京都防衛フォーラム:榛名研究室/鞍馬事務室(OCNブログ:2005.07.29~/gooブログ:2014.11.24~)

ウクライナ情勢-タランタル級コルベットイワノヴェッツ,ウクライナ海軍無人艇攻撃受け撃沈

2024-02-05 07:00:59 | 防衛・安全保障
■防衛情報-ウクライナ戦争
 第二のエイラートショックというべきでしょうか、無人艇について評価を改めるべきかもしれない重要な一例がウクライナ海軍により海軍史に刻まれた模様です。

 ロシア海軍のタランタル級コルベットイワノヴェッツがウクライナ海軍無人艇の攻撃を受け撃沈されました。
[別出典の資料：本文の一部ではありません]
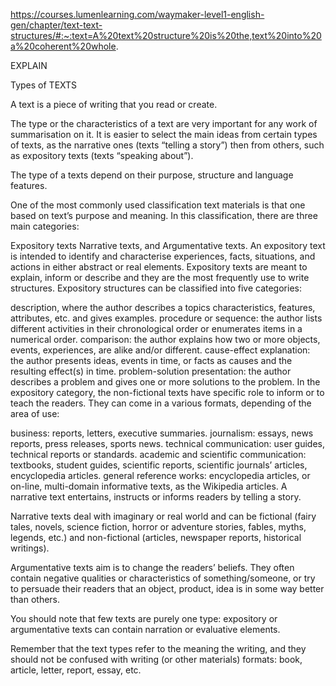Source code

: 
https://courses.lumenlearning.com/waymaker-level1-english-gen/chapter/text-text-structures/#:~:text=A%20text%20structure%20is%20the,text%20into%20a%20coherent%20whole.

EXPLAIN

Types of TEXTS

A text is a piece of writing that you read or create.

The type or the characteristics of a text are very important for any work of summarisation on it. It is easier to select the main ideas from certain types of texts, as the narrative ones (texts “telling a story”) then from others, such as expository texts (texts “speaking about”).

The type of a texts depend on their purpose, structure and language features.

One of the most commonly used classification text materials is that one based on text’s purpose and meaning. In this classification, there are three main categories:

Expository texts
Narrative texts, and
Argumentative texts.
An expository text is intended to identify and characterise experiences, facts, situations, and actions in either abstract or real elements. Expository texts are meant to explain, inform or describe and they are the most frequently use to write structures. Expository structures can be classified into five categories:

description, where the author describes a topics characteristics, features, attributes, etc. and gives examples.
procedure or sequence: the author lists different activities in their chronological order or enumerates items in a numerical order.
comparison: the author explains how two or more objects, events, experiences, are alike and/or different.
cause-effect explanation: the author presents ideas, events in time, or facts as causes and the resulting effect(s) in time.
problem-solution presentation: the author describes a problem and gives one or more solutions to the problem.
In the expository category, the non-fictional texts have specific role to inform or to teach the readers. They can come in a various formats, depending of the area of use:

business: reports, letters, executive summaries.
journalism: essays, news reports, press releases, sports news.
technical communication: user guides, technical reports or standards.
academic and scientific communication: textbooks, student guides, scientific reports, scientific journals’ articles, encyclopedia articles.
general reference works: encyclopedia articles, or on-line, multi-domain informative texts, as the Wikipedia articles.
A narrative text entertains, instructs or informs readers by telling a story.

Narrative texts deal with imaginary or real world and can be fictional (fairy tales, novels, science fiction, horror or adventure stories, fables, myths, legends, etc.) and non-fictional (articles, newspaper reports, historical writings).

Argumentative texts aim is to change the readers’ beliefs. They often contain negative qualities or characteristics of something/someone, or try to persuade their readers that an object, product, idea is in some way better than others.

You should note that few texts are purely one type: expository or argumentative texts can contain narration or evaluative elements.

Remember that the text types refer to the meaning the writing, and they should not be confused with writing (or other materials) formats: book, article, letter, report, essay, etc.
ウクライナ国防省ブダノフ情報総局長の発表によればイワノヴェッツはマグラV5無人艇6隻の攻撃を受けているという。撃沈されたのは黒海北部のアゾフ海で、航行中に多方向から無人艇攻撃を受け、搭載弾薬に誘爆し撃沈されたもよう。

 タランタル級は満載排水量500tの大型ミサイル艇、艦砲と個艦防空ミサイルや対潜擲弾発射装置といった基本的な装備に加えてきわめて強力なモスキート対艦ミサイルを搭載し、哨戒任務に加え大型水上戦闘艦への水上打撃任務にも対応するもの。最大速力は41ノットと高速ですが、今回航行中に攻撃を受け、無人艇の攻撃を振り切る事は出来なかった。

 ウクライナ海軍は元々大型水上戦闘艦を殆ど保有せず、数少ない艦艇は開戦以前にクリミア半島周辺のアゾフ海などで拿捕されるなど壊滅状態にありました、他方、アゾフ海のウクライナ艦艇を国会に航行させない為にロシア側が開戦以前にクリミア半島とロシア本土を結ぶクリミア大橋の橋桁を敢えて低くしたことが、現在ロシア海軍を苦しめています。

 クリミア大橋の橋脚が低い為にロシア艦艇が自らアゾフ海と黒海を自由に航行できないばかりか、クリミア大橋を狙うウクライナ海軍無人艇にとり低い橋脚は限られた爆発物でも効果を上げる事に繋がっています。今回イワノヴェッツが撃沈された背景にも、アゾフ海では浅瀬などの問題から身動きが取れず、無人艇に捕捉された可能性があるでしょう。

 ウクライナ海軍無人艇マグラV5による戦果、ウクライナ海軍は既に無人艇マグラシリーズを第五世代まで開発していますが、これまで戦果の多くは停泊中の艦艇か、航行中の目標は低速の揚陸艦や情報収集艦などに限られてきました。タランタル級は小型で高速の目標、また30mm機関砲や76mm艦砲などを備え防御力にも秀でているとされました。

 タランタル級の撃沈はマグラシリーズの能力向上を示すとともに、今後ロシア海軍は黒海において、哨戒ヘリコプター等の無人艇を早期に探知する手段なしには小型高速艦艇であっても無人艇からは逃れられない事を示唆しています。これは徘徊式魚雷というべき新しい装備体系が生まれつつあることを示し、今後各国海軍の装備体系にも影響を与えます。